Confusing code on RuntimeError: Trying to backward through the graph a second time, but the buffers have already been freed. Specify retain_graph=True when calling backward the first time

joeyIsWrong · February 8, 2019, 2:44pm

I am attempting to backward the loss on each different model. However, there is bug that stated

RuntimeError: Trying to backward through the graph a second time, but the buffers have already been freed. Specify retain_graph=True when calling backward the first time.

From my understanding, I have placed the 2 models on separate GPU and the losses are defined separately, why is there still a bug like this…
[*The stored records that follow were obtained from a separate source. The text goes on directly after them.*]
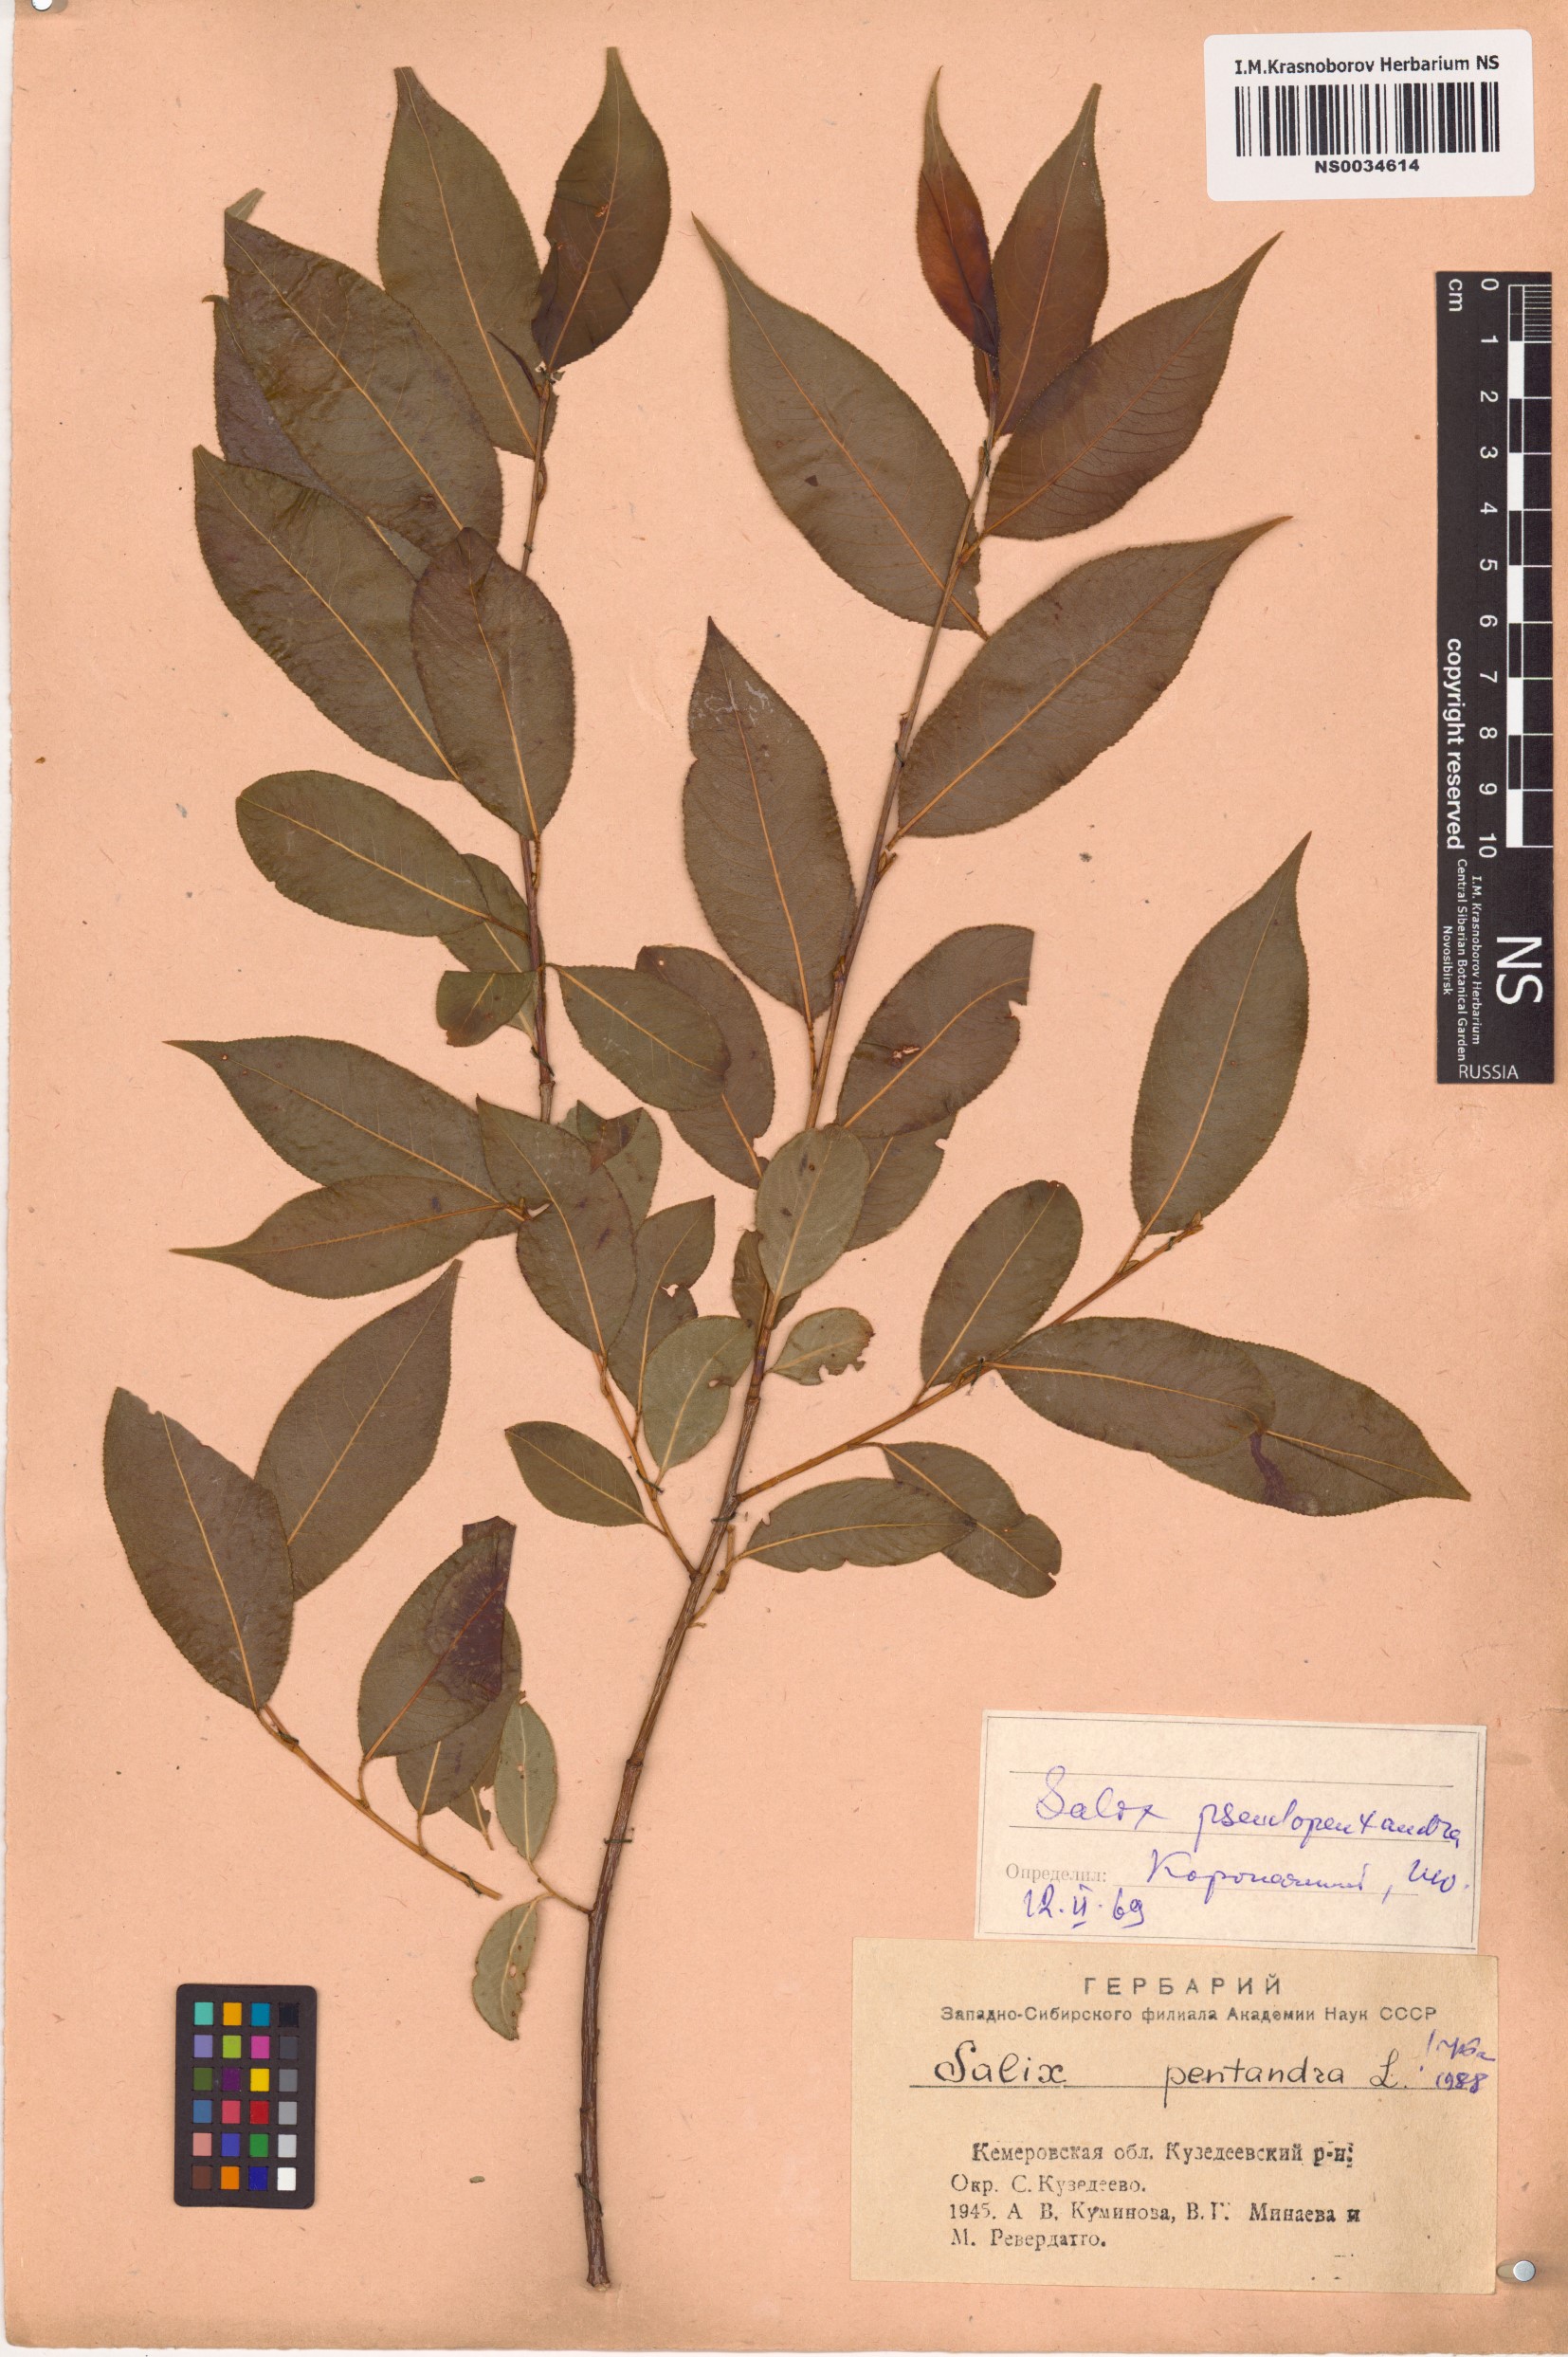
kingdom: Plantae
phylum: Tracheophyta
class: Magnoliopsida
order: Malpighiales
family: Salicaceae
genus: Salix
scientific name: Salix pentandra
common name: Bay willow
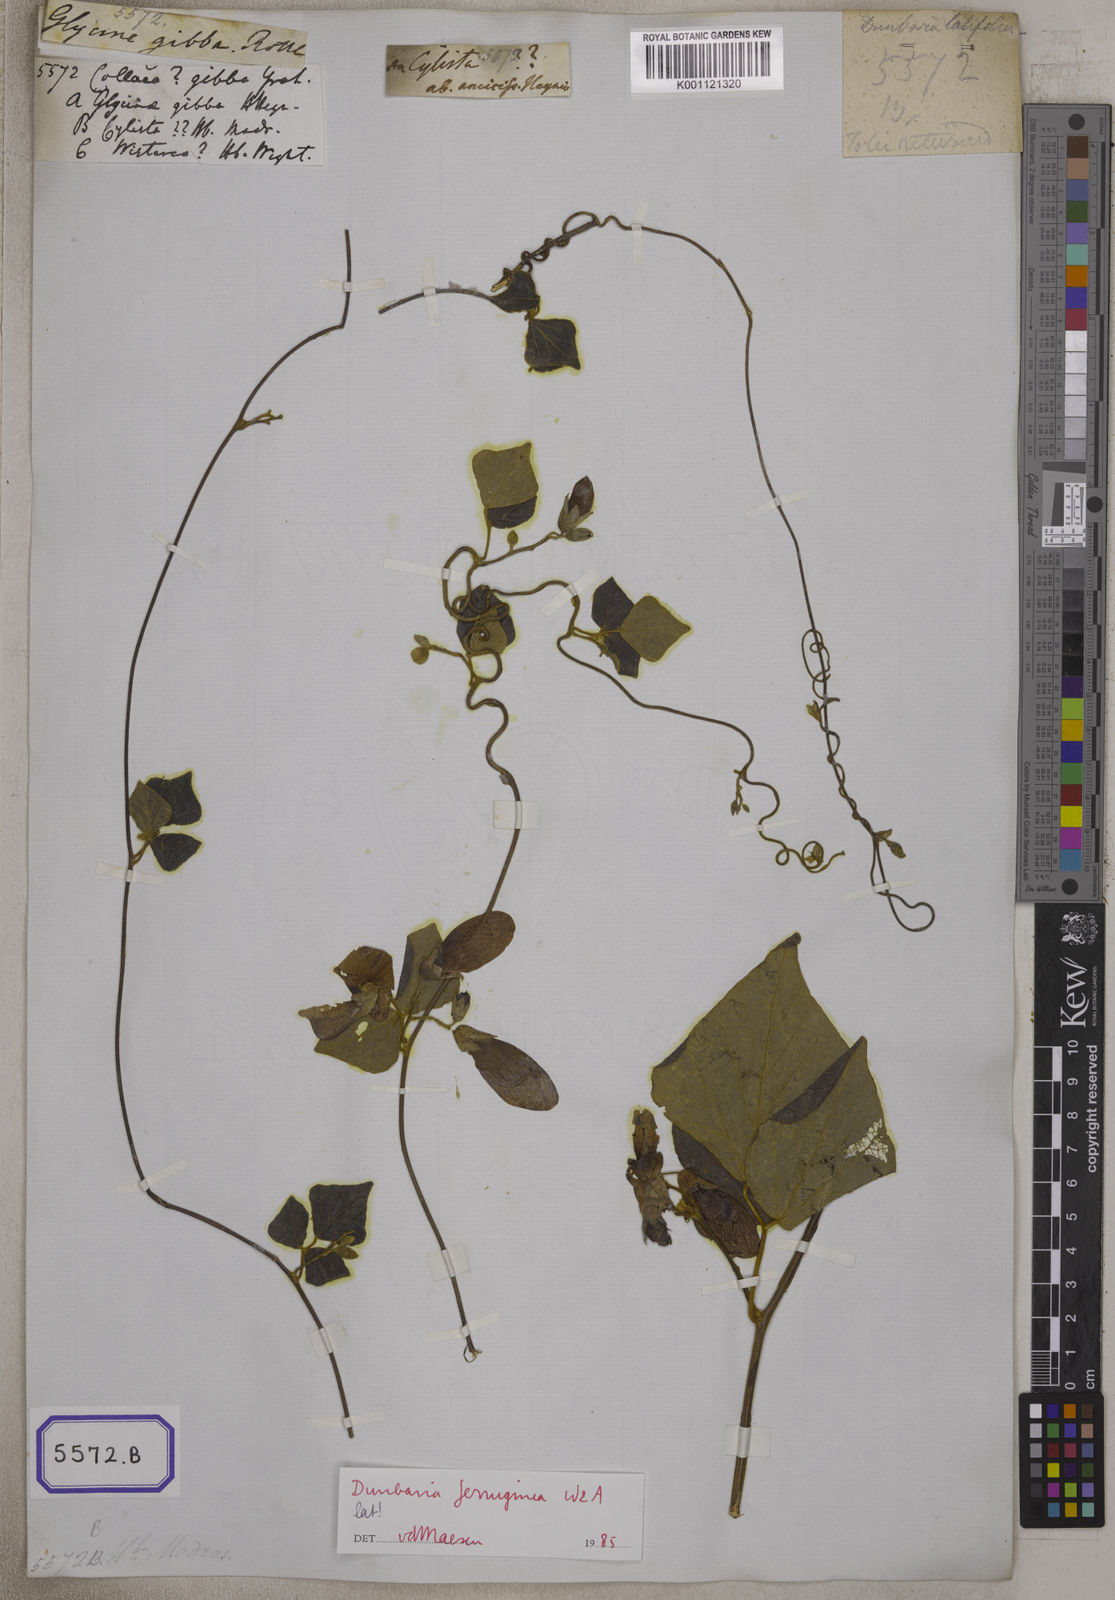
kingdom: Plantae
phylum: Tracheophyta
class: Magnoliopsida
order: Fabales
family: Fabaceae
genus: Cajanus
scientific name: Cajanus heynei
The following is my code snippet

ptrblck · February 8, 2019, 2:47pm

I guess model2 will get the output of model1 as its input?
If so, this behavior is expected, since loss_G1.backward() will clear the intermediate activations in model1, which are necessary to calculate the gradients using loss_G2.backward().
Could you explain your use case a bit?
If you don’t need gradients in model1 w.r.t. loss_G2, you could simply detach model1's output before passing it to model2.

joeyIsWrong · February 8, 2019, 2:57pm

Yes, the input and output are intertwined in some way, should I detach fake_global_image_A,fake_global_image_B, fake_image_A, fake_image_B separately.

Also, I am confused with the use of the Variable and tensor. In some implementation, some of the input data, such as the training data are transformed into Variable(like this one) instead of tensor. I am wondering why this is case. Since there does not seem to be a need to update the training data right?

Sorry for this messy post.

ptrblck · February 9, 2019, 4:45pm

Variables are deprecated since PyTorch 0.4.0, so you can just use tensors instead.

You should detach the tensors coming from your generator, which should not create gradients in the generator. In a vanilla GAN setup you don’t want gradients in your generator while training your discriminator with the real target.
I’m not familiar with the architecture you would like to implement, but the DCGAN example might be a good reference.